## Task statement
Word for word, repeat everything in the records below except the pictures.

## Data shown

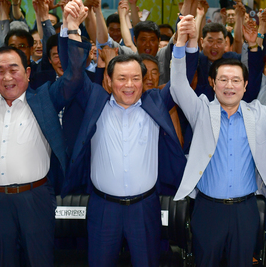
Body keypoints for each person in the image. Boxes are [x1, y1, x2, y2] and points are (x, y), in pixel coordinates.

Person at [170, 16, 266, 266]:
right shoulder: (201, 110)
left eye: (236, 80)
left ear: (246, 86)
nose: (229, 86)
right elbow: (178, 85)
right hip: (207, 209)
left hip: (246, 210)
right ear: (213, 84)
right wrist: (181, 43)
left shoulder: (258, 113)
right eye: (223, 80)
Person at [62, 15, 199, 266]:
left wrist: (183, 41)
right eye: (122, 78)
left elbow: (182, 78)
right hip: (103, 208)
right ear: (108, 80)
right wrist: (71, 29)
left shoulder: (155, 102)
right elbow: (75, 75)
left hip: (145, 208)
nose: (129, 85)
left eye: (136, 78)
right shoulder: (95, 103)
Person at [0, 0, 90, 266]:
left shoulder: (44, 99)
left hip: (35, 199)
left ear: (28, 73)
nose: (6, 77)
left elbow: (74, 75)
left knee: (40, 261)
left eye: (13, 69)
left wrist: (71, 27)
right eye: (0, 71)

## Answer area
Body keypoints for each person in the image. Boxes are [x1, y1, x2, y2] and points are (x, y), in pixel coordinates.

Person at [170, 16, 266, 266]:
right shoulder: (201, 110)
left eye: (236, 80)
left ear: (246, 86)
nose: (229, 86)
right elbow: (178, 85)
right hip: (207, 209)
left hip: (246, 210)
right ear: (213, 84)
right wrist: (181, 43)
left shoulder: (258, 113)
right eye: (223, 80)
Person at [62, 15, 199, 266]:
left wrist: (183, 41)
right eye: (122, 78)
left elbow: (182, 78)
right hip: (103, 208)
right ear: (108, 80)
right wrist: (71, 29)
left shoulder: (155, 102)
right elbow: (75, 75)
left hip: (145, 208)
nose: (129, 85)
left eye: (136, 78)
right shoulder: (95, 103)
Person at [0, 0, 90, 266]:
left shoulder: (44, 99)
left hip: (35, 199)
left ear: (28, 73)
nose: (6, 77)
left elbow: (74, 75)
left knee: (40, 261)
left eye: (13, 69)
left wrist: (71, 27)
right eye: (0, 71)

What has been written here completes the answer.